Disabled children remain at risk of being abused by unscrupulous, predatory adults because of the lack of safeguards. One pressing problem is that many live away from home in residential schools but do not have “looked-after” status. A number of charities have called for such children to have independent advocates, a call echoed by a recent report by the Commons children, schools and families committee. The government is considering such a move for disabled children. The National Children’s Bureau, which has led campaigning on the issue, says that if this right is not secured, the government “will be letting down thousands of the country’s most vulnerable children”.

Anne Patmore, a consultant who trains carers of disabled children, is concerned. “We place our most vulnerable children in situations where they are even more likely to be abused. A child with a complex mix of impairments will often be placed a long way from home. Social workers can’t do a spot check, parents are less likely to turn up on spec.”

Then there is the problem of grooming. Ms Patmore says: “If you were a paedophile, finding a child with a communication impairment would be very appealing… There is the barrier of disclosing, the barrier of people believing them, they are less likely to be seen as good witnesses, so the cases tend not to go to court.” Margaret Kennedy adds that she suspects that predators are attempting to become foster carers as social services place more children in such care – an allegation strengthened by the cases above.

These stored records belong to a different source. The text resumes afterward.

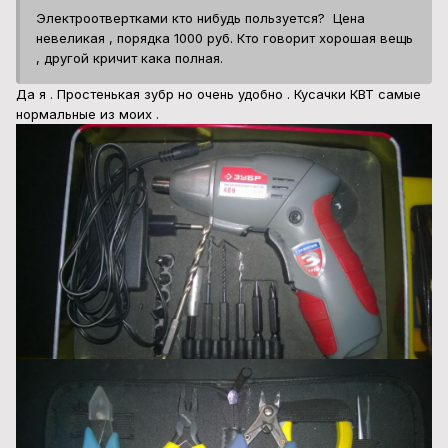
Электроотвертками кто нибудь пользуется? Цена
невеликая , порядка 1000 руб. Кто говорит хорошая вещь
, другой кричит кака полная.
Да я . Простенькая зубр но очень удобно . Кусачки КВТ самые
нормальные из моих .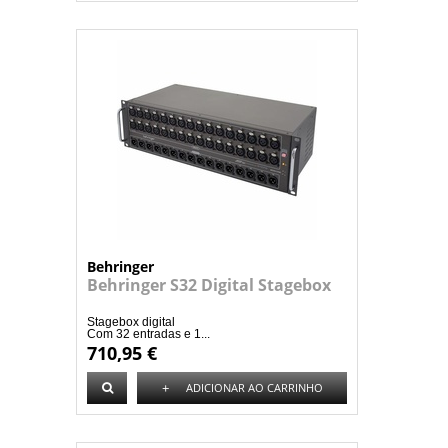
Behringer
Behringer S32 Digital Stagebox
Stagebox digital
Com 32 entradas e 1...
710,95 €
+
ADICIONAR AO CARRINHO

Very few cases of abuse of disabled children ever become public knowledge. Many disabled children, because of the nature of their impairment, receive personal care from a number of adults – and it can be difficult to distinguish between appropriate and non-appropriate behaviour. And many social workers, faced with the difficulty of finding carers for disabled children, don’t want to believe abuse allegations. Reporting is also poor – local authorities do not have to note whether a child is disabled when they are placed on the child protection register.

So what should be done? Disabled children’s rights organisations suggest the following steps.

Firstly, parents should be supported to keep their children at home – a statutory right to regulated short breaks would help. Secondly, disabled children placed away from home need independent advocates. Thirdly, care workers need better training in spotting abuse – a number of cases have highlighted that abuse has been confused with impairment-related issues. Fourthly, the criminal justice system has to champion the rights of disabled child victims to redress.

We approached the Department for Children, Schools and Families for a comment but none was forthcoming.

Margaret Kennedy says: “We are still catching up with the abuse of disabled children, which so many people think does not happen. They think that abuse is about sex and that disabled children wouldn’t be targeted for that. But it’s about power.” Until society grapples with that uncomfortable fact, disabled children will be attacked with near-impunity.